Explaining an SML function and its type

Question

So I have this function:

fn (f,g,x) => g(f(x));

The type of this function is:

('a -> 'b) * ('b -> 'c) * 'a -> 'c

Does the function mean that f represents 'a, g represents 'b, and x represents 'c? Also in that case, how does ('a -> 'b) come about? because does that not mean f -> g?

Apologies if this is an obscure and poorly written question.
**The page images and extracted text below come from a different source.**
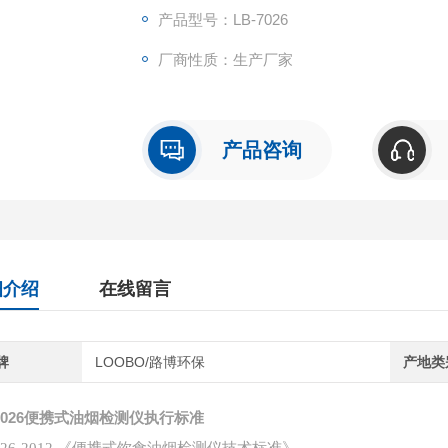
产品型号：LB-7026
厂商性质：生产厂家
产品咨询
细介绍
在线留言
牌
LOOBO/路博环保
产地类
026
便携式油烟检测仪
执行标准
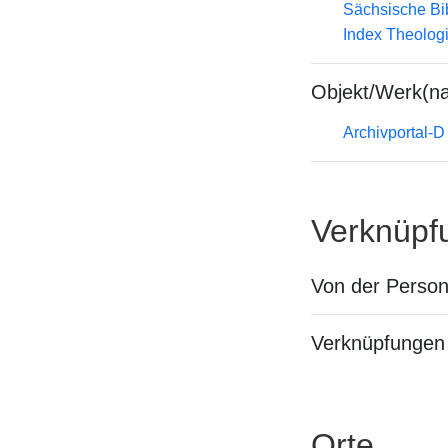
Sächsische Bi
Index Theolog
Objekt/Werk(n
Archivportal-
Verknüpf
Von der Perso
Verknüpfungen 
Orte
Could someone explain to me how the type of that function is calculated?

Thank you.

Answer 1

Since the other answers already sufficiently explain how to derive the type for this function, I will just add that if the x argument were instead curried and the composition of f and g flipped, the function would be equivalent to the composition operator that is already built into Standard ML:

• fn (f, g) => (fn x => f (g x)) is equivalent to
• fn (f, g) => (fn x => (f o g) x)) is equivalent to
• fn (f, g) => f o g is equivalent to
• fn (f, g) => (op o) (f, g) is equivalent to
• op o.

Answer 2

Here's a diagram that might help:

   ('a -> b') * ('b -> 'c) * 'a  ->   'c
    ^^^^^^^^     ^^^^^^^^     ^     ^^^^^^^
fn (   f      ,     g      ,  x) => g(f(x));

For any types you want 'a, 'b, and 'c,

• f takes an 'a and returns a 'b
• g takes a 'b and returns a 'c
• x is an 'a.

And the 'c at the end says that, given those things, our function returns a 'c.

So how do you get a 'c? Well, since x is an 'a, you can use f to get a 'b:

x : 'a
f(x) : 'b

now we have a 'b, and if you give g a 'b it will give you back a 'c:

g(f(x)) : 'c

and that's how we arrived at the body of the function.

Answer 3

The type of a function that maps (x1, x2, x3) to e is τ₁ * τ₂ * τ₃ -> τ' where τ₁ is the type of x1, τ₂ is the type of x2, τ₃ is the type of x3 and τ' is the type of e. That's the definition of a product type: it's the type of a tuple of elements of these types.

Here f has a type of the form 'a -> 'b, g has a type of the form 'b -> 'c and x has a type of the form 'a. It's apparent that f and g have function types since they're applied to an argument. Furthermore, since f is applied to x, the argument type of f is the same type as the type of x: both are 'a. Likewise, the return type of f and the argument type of g are the same type ('b) since g is applied to the value returned by f.

I don't know what you mean by “represents”. 'c stands for the type of x (which is alos the type of the argument of g). (This can be any type: the function is polymorphic.) 'b stands for the type of the argument of g (which is also the type of the return value of f). 'a stands for the type of the argument of f.